PROBLEM >>
Which lines in the listing below contain "Courtyard"? Copy each of them.

SUPPLIED RECORDS >>
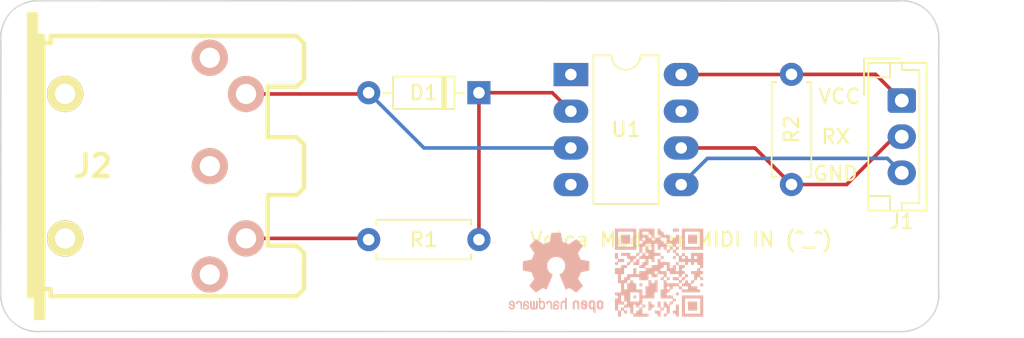
<source format=kicad_pcb>
(kicad_pcb (version 20211014) (generator pcbnew)

  (general
    (thickness 1.6)
  )

  (paper "A4")
  (layers
    (0 "F.Cu" signal)
    (31 "B.Cu" signal)
    (32 "B.Adhes" user "B.Adhesive")
    (33 "F.Adhes" user "F.Adhesive")
    (34 "B.Paste" user)
    (35 "F.Paste" user)
    (36 "B.SilkS" user "B.Silkscreen")
    (37 "F.SilkS" user "F.Silkscreen")
    (38 "B.Mask" user)
    (39 "F.Mask" user)
    (40 "Dwgs.User" user "User.Drawings")
    (41 "Cmts.User" user "User.Comments")
    (42 "Eco1.User" user "User.Eco1")
    (43 "Eco2.User" user "User.Eco2")
    (44 "Edge.Cuts" user)
    (45 "Margin" user)
    (46 "B.CrtYd" user "B.Courtyard")
    (47 "F.CrtYd" user "F.Courtyard")
    (48 "B.Fab" user)
    (49 "F.Fab" user)
    (50 "User.1" user)
    (51 "User.2" user)
    (52 "User.3" user)
    (53 "User.4" user)
    (54 "User.5" user)
    (55 "User.6" user)
    (56 "User.7" user)
    (57 "User.8" user)
    (58 "User.9" user)
  )

  (setup
    (pad_to_mask_clearance 0)
    (pcbplotparams
      (layerselection 0x00010fc_ffffffff)
      (disableapertmacros false)
      (usegerberextensions false)
      (usegerberattributes true)
      (usegerberadvancedattributes true)
      (creategerberjobfile true)
      (svguseinch false)
      (svgprecision 6)
      (excludeedgelayer true)
      (plotframeref false)
      (viasonmask false)
      (mode 1)
      (useauxorigin false)
      (hpglpennumber 1)
      (hpglpenspeed 20)
      (hpglpendiameter 15.000000)
      (dxfpolygonmode true)
      (dxfimperialunits true)
      (dxfusepcbnewfont true)
      (psnegative false)
      (psa4output false)
      (plotreference true)
      (plotvalue true)
      (plotinvisibletext false)
      (sketchpadsonfab false)
      (subtractmaskfromsilk false)
      (outputformat 1)
      (mirror false)
      (drillshape 0)
      (scaleselection 1)
      (outputdirectory "Gerber/")
    )
  )

  (net 0 "")
  (net 1 "Net-(D1-Pad1)")
  (net 2 "Net-(D1-Pad2)")
  (net 3 "RX")
  (net 4 "VCC")
  (net 5 "GND")
  (net 6 "unconnected-(J2-Pad3)")
  (net 7 "Net-(J2-Pad4)")
  (net 8 "unconnected-(J2-Pad2)")
  (net 9 "unconnected-(J2-Pad1)")
  (net 10 "unconnected-(U1-Pad1)")
  (net 11 "unconnected-(U1-Pad4)")
  (net 12 "unconnected-(U1-Pad7)")

  (footprint "MountingHole:MountingHole_2.2mm_M2" (layer "F.Cu") (at 136.144 78.994))

  (footprint "Resistor_THT:R_Axial_DIN0207_L6.3mm_D2.5mm_P7.62mm_Horizontal" (layer "F.Cu") (at 129.54 64.77 -90))

  (footprint "Connector_JST:JST_EH_B3B-EH-A_1x03_P2.50mm_Vertical" (layer "F.Cu") (at 137.16 66.58 -90))

  (footprint "Resistor_THT:R_Axial_DIN0207_L6.3mm_D2.5mm_P7.62mm_Horizontal" (layer "F.Cu") (at 107.95 76.2 180))

  (footprint "eurocad:MIDI_DIN5" (layer "F.Cu") (at 86.36 71.12 -90))

  (footprint "Package_DIP:DIP-8_W7.62mm_LongPads" (layer "F.Cu") (at 114.3 64.78))

  (footprint "Diode_THT:D_DO-35_SOD27_P7.62mm_Horizontal" (layer "F.Cu") (at 107.95 66.04 180))

  (footprint "MountingHole:MountingHole_2.2mm_M2" (layer "F.Cu") (at 99.568 71.12))

  (footprint "VolcaMidiUrl:volcaMidiProjUrl" (layer "B.Cu") (at 120.396 78.486 180))

  (footprint "Symbol:OSHW-Logo2_7.3x6mm_SilkScreen" (layer "B.Cu") (at 113.284 78.486 180))

  (gr_line (start 77.47 59.674175) (end 136.876019 59.69) (layer "Edge.Cuts") (width 0.1) (tstamp 0ccccbd0-2724-4c81-992f-ff9f5ad2eed9))
  (gr_line (start 74.914175 80.009998) (end 74.93 62.513981) (layer "Edge.Cuts") (width 0.1) (tstamp 1f83d726-909d-422d-bcbc-ffcfa4bcdf2f))
  (gr_arc (start 74.93 62.513981) (mid 75.564999 60.526116) (end 77.47 59.674175) (layer "Edge.Cuts") (width 0.1) (tstamp 39dab2b6-1ac9-4419-bc89-adff61e74d39))
  (gr_line (start 139.699999 79.726018) (end 139.715825 62.23) (layer "Edge.Cuts") (width 0.1) (tstamp 3f8adf54-3826-4b3b-9b7c-b7e31dd15219))
  (gr_arc (start 139.699999 79.726018) (mid 139.065 81.713883) (end 137.159999 82.565824) (layer "Edge.Cuts") (width 0.1) (tstamp 49241f13-44d7-49ed-b5af-6ca6fdc2c8d6))
  (gr_arc (start 77.753981 82.549998) (mid 75.766116 81.914999) (end 74.914175 80.009998) (layer "Edge.Cuts") (width 0.1) (tstamp 56b94a0e-39f6-43e4-a2d1-9e70eea1f9a7))
  (gr_arc (start 136.876019 59.69) (mid 138.863884 60.324999) (end 139.715825 62.23) (layer "Edge.Cuts") (width 0.1) (tstamp 67613222-24b1-47a5-9026-b3873a29ecb7))
  (gr_line (start 137.159999 82.565824) (end 77.753981 82.549998) (layer "Edge.Cuts") (width 0.1) (tstamp 8f68f853-0400-4a27-967f-ab868c4f04dd))
  (gr_text "VCC" (at 132.842 66.294) (layer "F.SilkS") (tstamp 17f53ec4-9be0-4fb0-9a99-672dccf27e8c)
    (effects (font (size 1 1) (thickness 0.15)))
  )
  (gr_text "Volca Modular MIDI IN (^_^)" (at 121.92 76.2) (layer "F.SilkS") (tstamp 3461f4de-ed58-404c-b434-ed590a1828dc)
    (effects (font (size 1 1) (thickness 0.15)))
  )
  (gr_text "GND" (at 132.588 71.628) (layer "F.SilkS") (tstamp 5523ea8b-07e8-4d9d-9226-769001b2978d)
    (effects (font (size 1 1) (thickness 0.15)))
  )
  (gr_text "RX" (at 132.588 69.088) (layer "F.SilkS") (tstamp cecc35a9-9205-4ae7-a0bd-74fd3ba1022e)
    (effects (font (size 1 1) (thickness 0.15)))
  )

  (segment (start 107.95 76.2) (end 107.95 66.04) (width 0.25) (layer "F.Cu") (net 1) (tstamp 33d1171e-f83c-4d6a-8352-0a81baa4ca03))
  (segment (start 113.02 66.04) (end 114.3 67.32) (width 0.25) (layer "F.Cu") (net 1) (tstamp 6ec9f011-a1c3-49e4-87ff-62ac56df7b82))
  (segment (start 107.95 66.04) (end 113.02 66.04) (width 0.25) (layer "F.Cu") (net 1) (tstamp df7ce507-817e-4cd7-9a7a-f7082c8c89d6))
  (segment (start 100.24618 66.12382) (end 100.33 66.04) (width 0.25) (layer "F.Cu") (net 2) (tstamp 15f9978f-b06c-492b-b122-a1685d2eb266))
  (segment (start 91.8591 66.12382) (end 100.24618 66.12382) (width 0.25) (layer "F.Cu") (net 2) (tstamp 2dc5f5a9-3872-4617-a7a9-b089534e2144))
  (segment (start 104.15 69.86) (end 114.3 69.86) (width 0.25) (layer "B.Cu") (net 2) (tstamp 4de92a35-94ec-4ead-959d-c9c47bf354f3))
  (segment (start 100.33 66.04) (end 104.15 69.86) (width 0.25) (layer "B.Cu") (net 2) (tstamp c9d8cfeb-d425-42c9-ab0f-f723079d665e))
  (segment (start 121.92 69.86) (end 127.01 69.86) (width 0.25) (layer "F.Cu") (net 3) (tstamp 2071d8b6-c4ef-4586-b13d-738c9496b95a))
  (segment (start 133.35 72.39) (end 137.16 68.58) (width 0.25) (layer "F.Cu") (net 3) (tstamp 30c36af0-19cd-41da-bcee-4b66fab8b808))
  (segment (start 129.54 72.39) (end 133.35 72.39) (width 0.25) (layer "F.Cu") (net 3) (tstamp 826e5a92-f4a7-481c-a810-e691fb4242fa))
  (segment (start 127.01 69.86) (end 129.54 72.39) (width 0.25) (layer "F.Cu") (net 3) (tstamp a9dc1001-e1f8-4f20-9810-c0ec3d73fa2f))
  (segment (start 129.54 64.77) (end 135.35 64.77) (width 0.25) (layer "F.Cu") (net 4) (tstamp 0d30c1d1-3bdf-432c-bcdb-6212892048e9))
  (segment (start 129.53 64.78) (end 129.54 64.77) (width 0.25) (layer "F.Cu") (net 4) (tstamp 76abe24f-e706-4ce2-829e-bd6240c0fcfc))
  (segment (start 121.92 64.78) (end 129.53 64.78) (width 0.25) (layer "F.Cu") (net 4) (tstamp 991bc940-05a6-44a0-bb23-49d000e100ad))
  (segment (start 135.35 64.77) (end 137.16 66.58) (width 0.25) (layer "F.Cu") (net 4) (tstamp b19aff09-a72a-4602-8736-14092f1be362))
  (segment (start 136.16 70.58) (end 137.16 71.58) (width 0.25) (layer "B.Cu") (net 5) (tstamp 524dc8d0-13b4-43fe-b274-8ac08bc4b894))
  (segment (start 123.74 70.58) (end 136.16 70.58) (width 0.25) (layer "B.Cu") (net 5) (tstamp 969d876f-dc87-40bf-9e96-03cbb9ea5e82))
  (segment (start 121.92 72.4) (end 123.74 70.58) (width 0.25) (layer "B.Cu") (net 5) (tstamp eec347af-8fb3-4b2d-8e93-6e7176516f57))
  (segment (start 100.24618 76.11618) (end 100.33 76.2) (width 0.25) (layer "F.Cu") (net 7) (tstamp e9a71e2c-933a-4237-b8d6-9783db739391))
  (segment (start 91.8591 76.11618) (end 100.24618 76.11618) (width 0.25) (layer "F.Cu") (net 7) (tstamp f477e48c-ee20-474b-b17e-bd5e976db4c5))

)

</source>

EXPECTED ANSWER >>
    (46 "B.CrtYd" user "B.Courtyard")
    (47 "F.CrtYd" user "F.Courtyard")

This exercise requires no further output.